Currently, the team claims to have 90% accuracy for agentic use cases.
The team is also building voice, image, and several other models. For example, Dhwani and Chitrarth, built from scratch, were designed as part of the Krutrim model family, embedding the same values and capabilities.
“Every time a new model comes, you basically have a corresponding image or voice model,” Navendu said.
The team’s training journey started with Krutrim 1—a demonstration of their ability to build a foundation model in India, even though the infrastructure used then was foreign. With Krutrim 2, they trained a larger model using their own cloud.
“Was it at the stage of DeepSeek or OpenAI? No. Because the size of our infrastructure was smaller,” Navendu admitted. “We were looking for very specific use cases.”
While the original model supports 11 languages, Krutrim plans to scale to 22 soon. “Twenty-three will go in that direction,” Khatria confirmed. The company believes AI built for India must be inclusive, covering the country’s linguistic, cultural, and digital diversity.
It Takes a Village
Speaking on the current Sarvam controversy around their first model release under the IndiaAI Mission, Navendu said that everyone should be allowed to grow and that this is where the ecosystem can help. “Everyone should have their own time as everyone is doing this for the first time,” he said, while adding that Krutrim has an edge as the team started in 2023 and built smaller models.
“They [Sarvam] are starting now, and will definitely have their own journeys,” Navendu said, adding that all the startups are working together to build AI use cases for India. “There are 800 million smartphone users in India, and only 200 million are in English. The rest are vernacular users. It’s not about English. Language is just one parameter. It’s also about preferences, thought processes, and cultural nuances. We are building for a complete India.”
The team strongly believes in collaboration, especially with public and academic initiatives like Bhashini and AI4Bharat. “This is a very big problem. Not one company or government can solve it. We will collaborate with everyone,” Navendu further said. “We are talking to IITs. We work with them closely.

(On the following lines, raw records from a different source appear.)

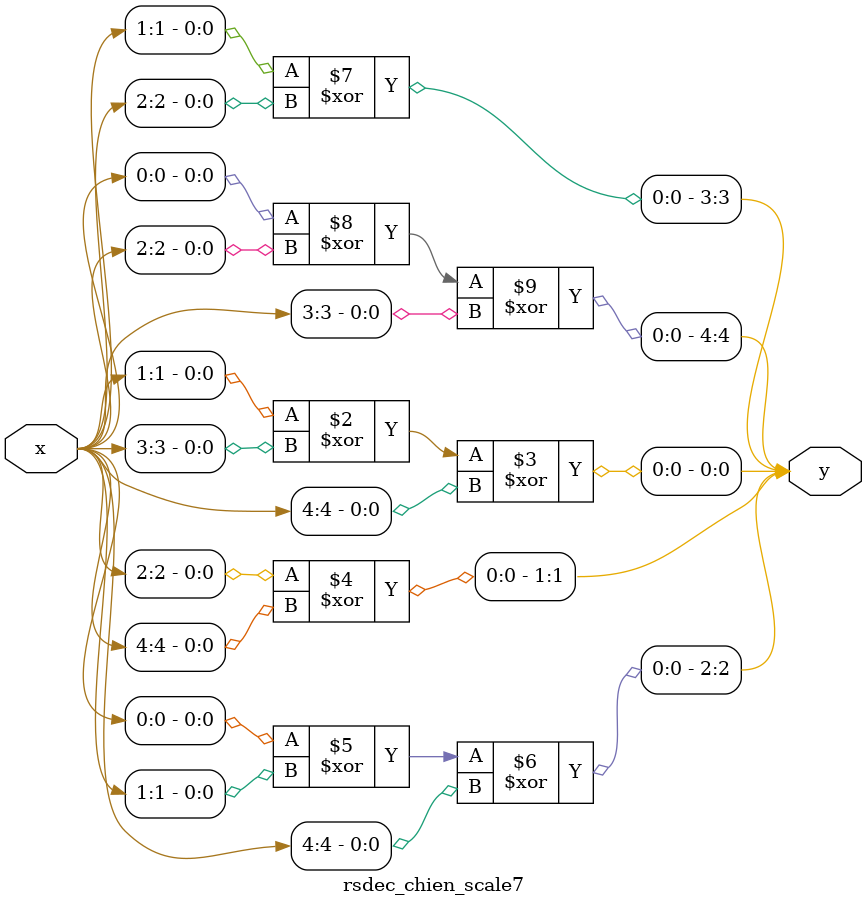
<source format=v>
module rsdec_chien_scale7 (y, x);
	input [4:0] x;
	output [4:0] y;
	reg [4:0] y;
	always @ (x)
	begin
		y[0] = x[1] ^ x[3] ^ x[4];
		y[1] = x[2] ^ x[4];
		y[2] = x[0] ^ x[1] ^ x[4];
		y[3] = x[1] ^ x[2];
		y[4] = x[0] ^ x[2] ^ x[3];
	end
endmodule
</source>
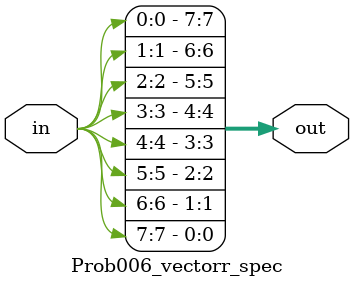
<source format=v>
module Prob006_vectorr_spec(input [7:0] in, output [7:0] out);
  assign out[0] = in[7];
  assign out[1] = in[6];
  assign out[2] = in[5];
  assign out[3] = in[4];
  assign out[4] = in[3];
  assign out[5] = in[2];
  assign out[6] = in[1];
  assign out[7] = in[0];
endmodule

</source>
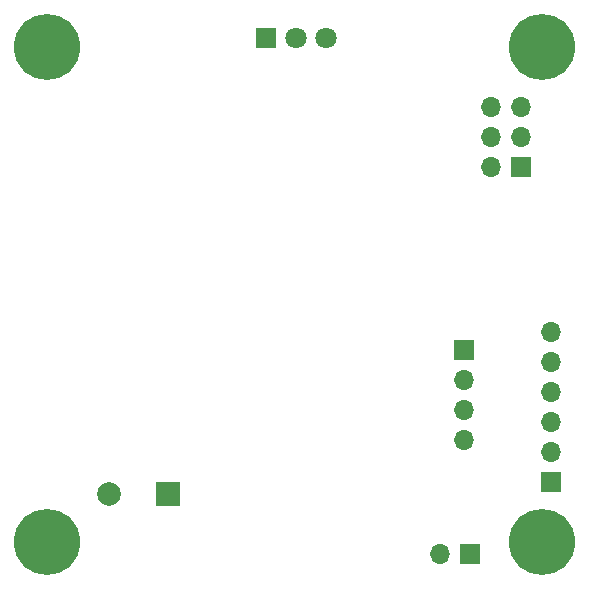
<source format=gbr>
%TF.GenerationSoftware,KiCad,Pcbnew,(6.0.7)*%
%TF.CreationDate,2023-04-08T23:37:57+02:00*%
%TF.ProjectId,hb-uni-644_328P_small,68622d75-6e69-42d3-9634-345f33323850,rev?*%
%TF.SameCoordinates,Original*%
%TF.FileFunction,Soldermask,Bot*%
%TF.FilePolarity,Negative*%
%FSLAX46Y46*%
G04 Gerber Fmt 4.6, Leading zero omitted, Abs format (unit mm)*
G04 Created by KiCad (PCBNEW (6.0.7)) date 2023-04-08 23:37:57*
%MOMM*%
%LPD*%
G01*
G04 APERTURE LIST*
%ADD10C,5.600000*%
%ADD11R,1.700000X1.700000*%
%ADD12O,1.700000X1.700000*%
%ADD13R,2.000000X2.000000*%
%ADD14C,2.000000*%
%ADD15R,1.800000X1.800000*%
%ADD16C,1.800000*%
G04 APERTURE END LIST*
D10*
%TO.C,REF6*%
X30988000Y-92964000D03*
%TD*%
D11*
%TO.C,J6*%
X66294000Y-76718000D03*
D12*
X66294000Y-79258000D03*
X66294000Y-81798000D03*
X66294000Y-84338000D03*
%TD*%
D10*
%TO.C,REF2*%
X30988000Y-51054000D03*
%TD*%
%TO.C,REF7*%
X72898000Y-92964000D03*
%TD*%
%TO.C,REF4*%
X72898000Y-51054000D03*
%TD*%
D11*
%TO.C,J3*%
X66807000Y-93980000D03*
D12*
X64267000Y-93980000D03*
%TD*%
D13*
%TO.C,C12*%
X41229700Y-88900000D03*
D14*
X36229700Y-88900000D03*
%TD*%
D11*
%TO.C,J5*%
X71125000Y-61199000D03*
D12*
X68585000Y-61199000D03*
X71125000Y-58659000D03*
X68585000Y-58659000D03*
X71125000Y-56119000D03*
X68585000Y-56119000D03*
%TD*%
D11*
%TO.C,J4*%
X73660000Y-87884000D03*
D12*
X73660000Y-85344000D03*
X73660000Y-82804000D03*
X73660000Y-80264000D03*
X73660000Y-77724000D03*
X73660000Y-75184000D03*
%TD*%
D15*
%TO.C,D1*%
X49520000Y-50292000D03*
D16*
X52060000Y-50292000D03*
X54600000Y-50292000D03*
%TD*%
M02*

</source>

No one company can solve this, at least at the Indian scale.”
Indian Models for Indian Minds
Krutrim’s commitment to the Indian context is not just technical—it’s ideological. The team emphasised that Indian models must reflect Indian thinking, not just translated English. “Are we talking about Indian thought processes or US thought processes? Models have those nuances also. We are taking care of all of them,” Navendu said.
The team mentioned that much of Krutrim’s work is built with Indian developers in mind. While some critics noted that their app’s UX looks similar to ChatGPT or Perplexity, they see it differently.
“All mobile phones look like Apple. It’s about familiarity. People are used to it. So why reinvent the wheel unnecessarily?” Singh added. “We have tried our best to bring in lots of colour, to make it feel magical. Most AI apps are too functional. We’ve added our own personality.”
Nevertheless, they understand the challenge. “We’re always thinking about how more people can adopt what we are building and how we can build more use cases to make it super relevant to everyday lives.”
For the Krutrim team, it’s not about global rankings—it’s about building something India needs and making sure India uses more AI and adopts it. Singh pointed out that Indians already power much of the AI world. “[Consider] Perplexity, OpenAI—30–40% of them (the workforce) are Indians. So it’s not like India can’t do it. We just need time and support from the ecosystem.”
“The same thing is happening now that happened with cloud and silicon. We don’t want to repeat that. We want to make it work for India—by Indian developers,” Khatri said.